-- BEGIN TEXT SECTION --
Understand SQL Better and Write Faster Queries

If you can predict how the database will execute your query, you can usually make it fast. This guide builds that intuition and gives you concrete, repeatable steps to improve performance in Postgres and MySQL (most ideas apply elsewhere too).

1) Think in sets, not loops

SQL describes what you want from sets of rows; the planner decides how.
Replace iterative app logic with set-based operations: one statement beats N queries.

Example (bad N+1):

-- For each user in app code, you fetch their posts separately
SELECT * FROM users LIMIT 100; -- then 100 more queries for posts

Better:

SELECT u.id, u.name, p.id AS post_id, p.title
FROM users u
LEFT JOIN posts p ON p.user_id = u.id
WHERE u.active = true
ORDER BY u.id
LIMIT 100;

2) Use the right schema and types

Normalize to avoid duplication; denormalize only for read-heavy hotspots with evidence.
-- END TEXT SECTION --
-- BEGIN GIVEN MATERIAL --
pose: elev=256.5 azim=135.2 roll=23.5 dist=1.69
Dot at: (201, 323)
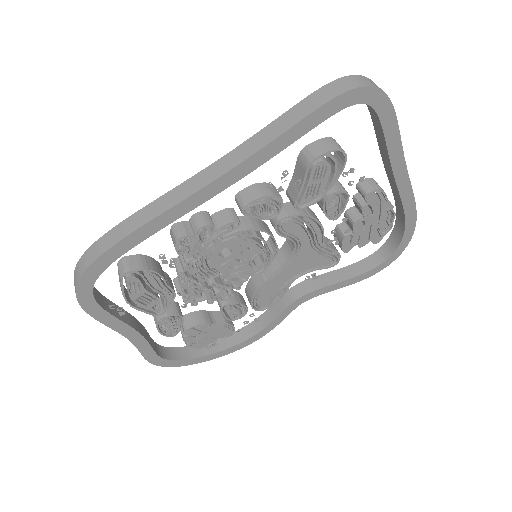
-- END GIVEN MATERIAL --
*TASK REQUIREMENTS*:
1: Which two database systems does the SQL performance guide give concrete steps for?
2: From the SQL performance guide, return the passage that begins with the words containing "If you can predict" and ends with "planner decides how.", copied word for word.

*SOLUTIONS IN ORDER*:
1: Postgres and MySQL.

2:
If you can predict how the database will execute your query, you can usually make it fast. This guide builds that intuition and gives you concrete, repeatable steps to improve performance in Postgres and MySQL (most ideas apply elsewhere too).

1) Think in sets, not loops

SQL describes what you want from sets of rows; the planner decides how.